Copy exactly the lines of the material below, starting with the first and including the line that holds "Temmuz 25, 2026".
--- Record set ---
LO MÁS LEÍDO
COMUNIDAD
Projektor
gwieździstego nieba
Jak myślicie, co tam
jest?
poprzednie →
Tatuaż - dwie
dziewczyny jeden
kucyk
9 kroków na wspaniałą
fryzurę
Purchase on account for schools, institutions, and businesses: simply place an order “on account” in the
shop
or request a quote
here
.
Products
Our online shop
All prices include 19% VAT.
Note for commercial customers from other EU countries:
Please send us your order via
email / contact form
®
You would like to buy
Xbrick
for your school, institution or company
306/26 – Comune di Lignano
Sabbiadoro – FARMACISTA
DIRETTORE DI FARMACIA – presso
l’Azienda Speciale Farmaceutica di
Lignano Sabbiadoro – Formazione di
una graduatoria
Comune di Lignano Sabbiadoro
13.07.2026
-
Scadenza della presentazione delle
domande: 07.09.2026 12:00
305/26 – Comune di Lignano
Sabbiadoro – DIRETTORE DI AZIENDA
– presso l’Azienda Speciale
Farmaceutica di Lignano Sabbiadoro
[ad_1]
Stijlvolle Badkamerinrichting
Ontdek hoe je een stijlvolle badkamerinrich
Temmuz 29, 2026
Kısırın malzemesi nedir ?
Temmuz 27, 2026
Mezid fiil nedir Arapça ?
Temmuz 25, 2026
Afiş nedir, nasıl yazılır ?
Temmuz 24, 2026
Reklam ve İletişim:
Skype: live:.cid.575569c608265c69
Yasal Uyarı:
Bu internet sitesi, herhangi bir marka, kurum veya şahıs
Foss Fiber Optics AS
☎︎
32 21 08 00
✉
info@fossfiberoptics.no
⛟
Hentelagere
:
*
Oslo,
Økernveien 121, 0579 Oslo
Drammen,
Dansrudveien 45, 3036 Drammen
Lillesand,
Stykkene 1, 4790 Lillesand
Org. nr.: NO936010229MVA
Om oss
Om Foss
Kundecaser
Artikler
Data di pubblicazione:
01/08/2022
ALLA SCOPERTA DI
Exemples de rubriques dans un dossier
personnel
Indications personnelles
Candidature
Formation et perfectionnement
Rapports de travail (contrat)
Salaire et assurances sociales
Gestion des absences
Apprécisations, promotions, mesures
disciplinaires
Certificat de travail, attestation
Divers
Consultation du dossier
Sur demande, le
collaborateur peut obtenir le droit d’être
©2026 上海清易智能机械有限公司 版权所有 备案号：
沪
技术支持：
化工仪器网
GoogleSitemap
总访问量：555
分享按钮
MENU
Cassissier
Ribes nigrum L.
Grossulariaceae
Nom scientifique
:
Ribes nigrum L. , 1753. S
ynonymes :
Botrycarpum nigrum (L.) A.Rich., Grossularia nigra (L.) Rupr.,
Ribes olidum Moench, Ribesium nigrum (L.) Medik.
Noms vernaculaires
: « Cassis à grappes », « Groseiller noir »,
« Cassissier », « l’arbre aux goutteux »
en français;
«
---
Answer to this problem:
LO MÁS LEÍDO
COMUNIDAD
Projektor
gwieździstego nieba
Jak myślicie, co tam
jest?
poprzednie →
Tatuaż - dwie
dziewczyny jeden
kucyk
9 kroków na wspaniałą
fryzurę
Purchase on account for schools, institutions, and businesses: simply place an order “on account” in the
shop
or request a quote
here
.
Products
Our online shop
All prices include 19% VAT.
Note for commercial customers from other EU countries:
Please send us your order via
email / contact form
®
You would like to buy
Xbrick
for your school, institution or company
306/26 – Comune di Lignano
Sabbiadoro – FARMACISTA
DIRETTORE DI FARMACIA – presso
l’Azienda Speciale Farmaceutica di
Lignano Sabbiadoro – Formazione di
una graduatoria
Comune di Lignano Sabbiadoro
13.07.2026
-
Scadenza della presentazione delle
domande: 07.09.2026 12:00
305/26 – Comune di Lignano
Sabbiadoro – DIRETTORE DI AZIENDA
– presso l’Azienda Speciale
Farmaceutica di Lignano Sabbiadoro
[ad_1]
Stijlvolle Badkamerinrichting
Ontdek hoe je een stijlvolle badkamerinrich
Temmuz 29, 2026
Kısırın malzemesi nedir ?
Temmuz 27, 2026
Mezid fiil nedir Arapça ?
Temmuz 25, 2026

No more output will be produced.